Tier 2 — Signed Object Lookups (Signature Check)
For mutable data (MHR-Name records, capability advertisements, profile updates), objects carry the owner's Ed25519 signature:
Light client lookup for mutable object:
1. Request mutable key from relay
2. Relay returns: { data, owner_pubkey, signature, lamport_timestamp }
3. Verify: Ed25519_verify(owner_pubkey, data || timestamp, signature)
4. Valid → data is authentic (relay cannot forge owner's signature)
5. Invalid → discard, flag relay
A malicious relay can return stale but validly signed data. It cannot forge new data. Staleness is handled by Tier 3.
Tier 3 — Multi-Source Queries (Anti-Censorship, Anti-Staleness)
For lookups where censorship or staleness matters, the client queries multiple independent nodes:
Multi-source lookup (quorum_size N):
1. Send lookup to N independent nodes (relay + N-1 others from Ring 0/1)
2. Collect responses with timeout
3. Content-addressed: any valid response is sufficient
4. Mutable: highest lamport_timestamp with valid signature wins
5. "Not found" accepted only if unanimous across all N
6. Divergent results: flag dissenting node(s), trust majority
Default quorum sizes:
| Lookup Type | Default N | Notes |
|---|---|---|
| Content-addressed | 1 | Hash verification is sufficient |
| Name resolution | 2 | First resolution of unknown name uses N=3 |
| Mutable object | 2 | N=3 if freshness is critical |
| Service discovery | 1 | N=2 if results seem incomplete |
Trusted Relay Shortcut
If the client's relay is in its trust graph, single-source queries (N=1) are sufficient for all tiers. Multi-source queries are only needed for untrusted relays.
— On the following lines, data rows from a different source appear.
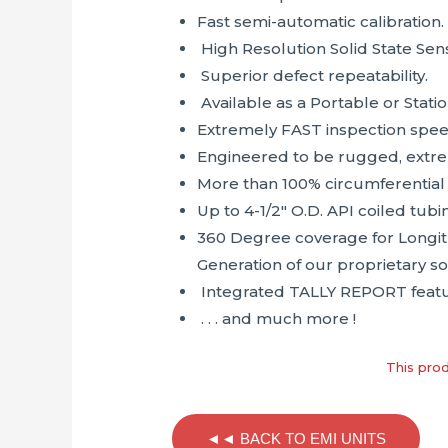
Fast semi-automatic calibration.
High Resolution Solid State Sens
Superior defect repeatability.
Available as a Portable or Stati
Extremely FAST inspection spee
Engineered to be rugged, extre
More than 100% circumferential
Up to 4-1/2″ O.D. API coiled tub
360 Degree coverage for Longit
Generation of our proprietary s
Integrated TALLY REPORT featu
. . . and much more !
This prod
◄◄ BACK TO EMI UNITS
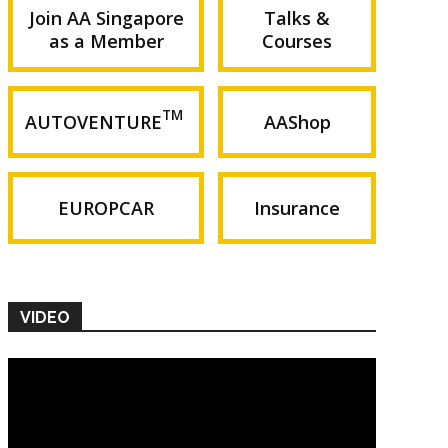
Join AA Singapore
Talks &
as a Member
Courses
TM
AUTOVENTURE
AAShop
EUROPCAR
Insurance
VIDEO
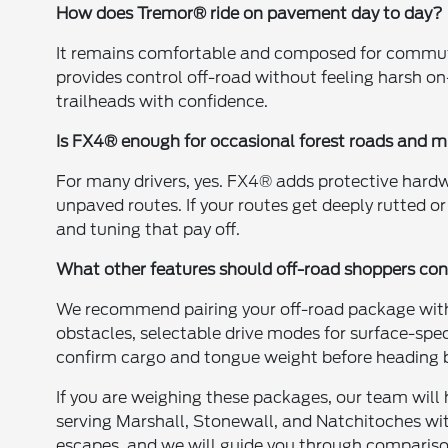
How does Tremor® ride on pavement day to day?
It remains comfortable and composed for commut
provides control off-road without feeling harsh o
trailheads with confidence.
Is FX4® enough for occasional forest roads and 
For many drivers, yes. FX4® adds protective hardw
unpaved routes. If your routes get deeply rutted 
and tuning that pay off.
What other features should off-road shoppers con
We recommend pairing your off-road package with
obstacles, selectable drive modes for surface-spe
confirm cargo and tongue weight before heading
If you are weighing these packages, our team will 
serving Marshall, Stonewall, and Natchitoches wi
escapes, and we will guide you through comparisons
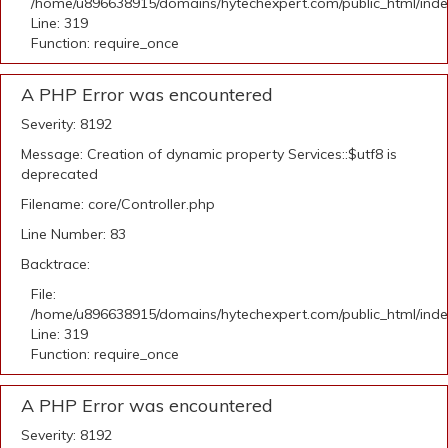
/home/u896638915/domains/hytechexpert.com/public_html/ind
Line: 319
Function: require_once
A PHP Error was encountered
Severity: 8192
Message: Creation of dynamic property Services::$utf8 is
deprecated
Filename: core/Controller.php
Line Number: 83
Backtrace:
File:
/home/u896638915/domains/hytechexpert.com/public_html/ind
Line: 319
Function: require_once
A PHP Error was encountered
Severity: 8192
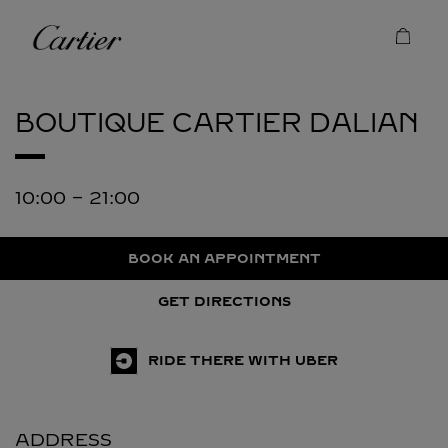
Skip to content
Cartier
Return to Nav
BOUTIQUE CARTIER
DALIAN
10:00
-
21:00
BOOK AN APPOINTMENT
GET DIRECTIONS
RIDE THERE WITH UBER
ADDRESS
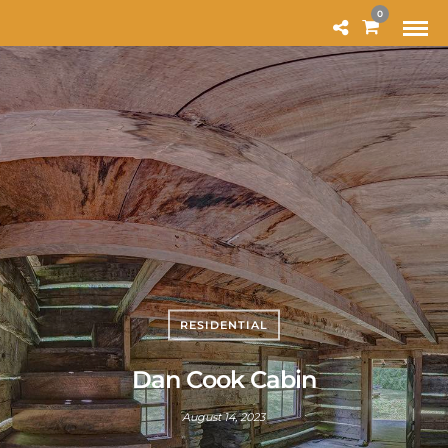
MODAL-CHECK
0
RESIDENTIAL
Dan Cook Cabin
August 14, 2023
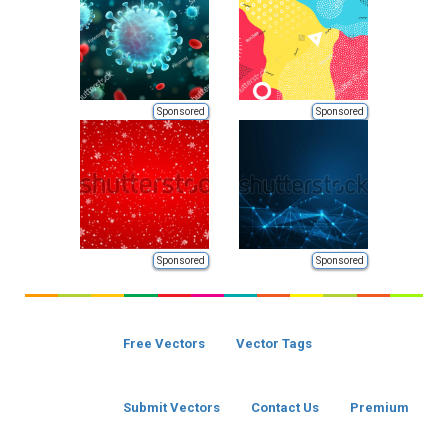
Sponsored
Sponsored
Sponsored
Sponsored
Free Vectors
Vector Tags
Submit Vectors
Contact Us
Premium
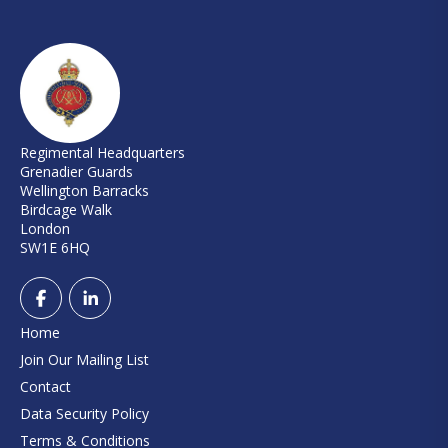
Regimental Headquarters
Grenadier Guards
Wellington Barracks
Birdcage Walk
London
SW1E 6HQ
Home
Join Our Mailing List
Contact
Data Security Policy
Terms & Conditions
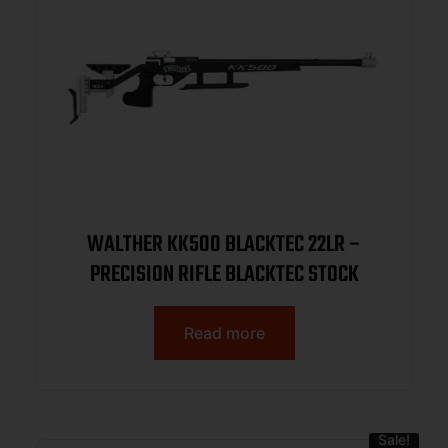
WALTHER KK500 BLACKTEC 22LR –
PRECISION RIFLE BLACKTEC STOCK
Read more
Sale!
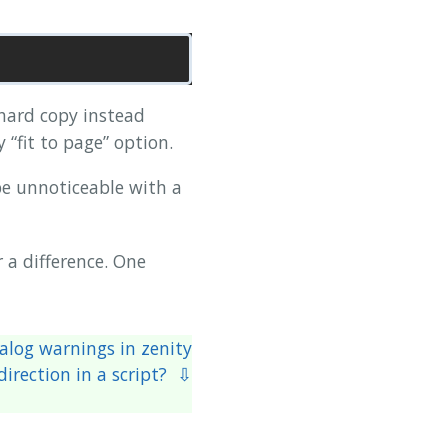
ard copy instead
“fit to page” option.
e unnoticeable with a
r a difference. One
alog warnings in zenity
irection in a script? ⇩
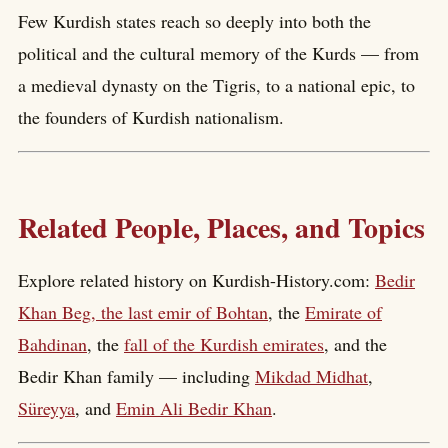
Few Kurdish states reach so deeply into both the
political and the cultural memory of the Kurds — from
a medieval dynasty on the Tigris, to a national epic, to
the founders of Kurdish nationalism.
Related People, Places, and Topics
Explore related history on Kurdish-History.com:
Bedir
Khan Beg, the last emir of Bohtan
, the
Emirate of
Bahdinan
, the
fall of the Kurdish emirates
, and the
Bedir Khan family — including
Mikdad Midhat
,
Süreyya
, and
Emin Ali Bedir Khan
.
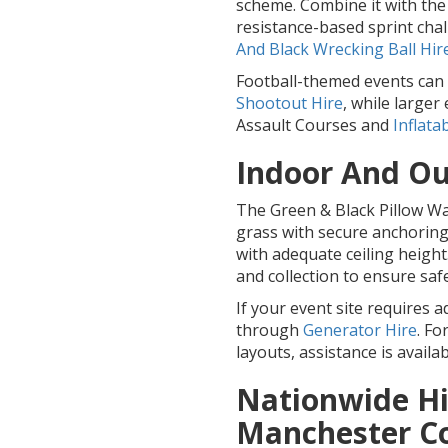
scheme. Combine it with th
resistance-based sprint chal
And Black Wrecking Ball Hir
Football-themed events can 
Shootout Hire
, while large
Assault Courses and
Inflata
Indoor And Ou
The Green & Black Pillow War
grass with secure anchoring 
with adequate ceiling height
and collection to ensure safe 
If your event site requires 
through
Generator Hire
. Fo
layouts, assistance is availa
Nationwide Hi
Manchester C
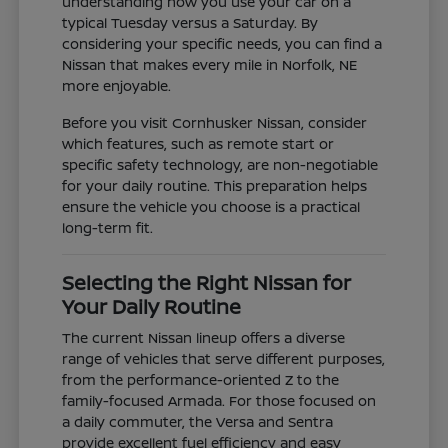
understanding how you use your car on a
typical Tuesday versus a Saturday. By
considering your specific needs, you can find a
Nissan that makes every mile in Norfolk, NE
more enjoyable.
Before you visit Cornhusker Nissan, consider
which features, such as remote start or
specific safety technology, are non-negotiable
for your daily routine. This preparation helps
ensure the vehicle you choose is a practical
long-term fit.
Selecting the Right Nissan for
Your Daily Routine
The current Nissan lineup offers a diverse
range of vehicles that serve different purposes,
from the performance-oriented Z to the
family-focused Armada. For those focused on
a daily commuter, the Versa and Sentra
provide excellent fuel efficiency and easy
A trusted relay has economic skin in the game — trust means absorbing the trusted node's debts, making dishonesty self-punishing.
Overhead
| Scenario | Extra Queries | Extra Bandwidth |
|---|---|---|
| Content-addressed, any relay | 0 | 0 |
| Mutable, trusted relay | 0 | 0 |
| Mutable, untrusted relay | +1 | ~192 bytes |
| Name resolution | +1 | ~192 bytes |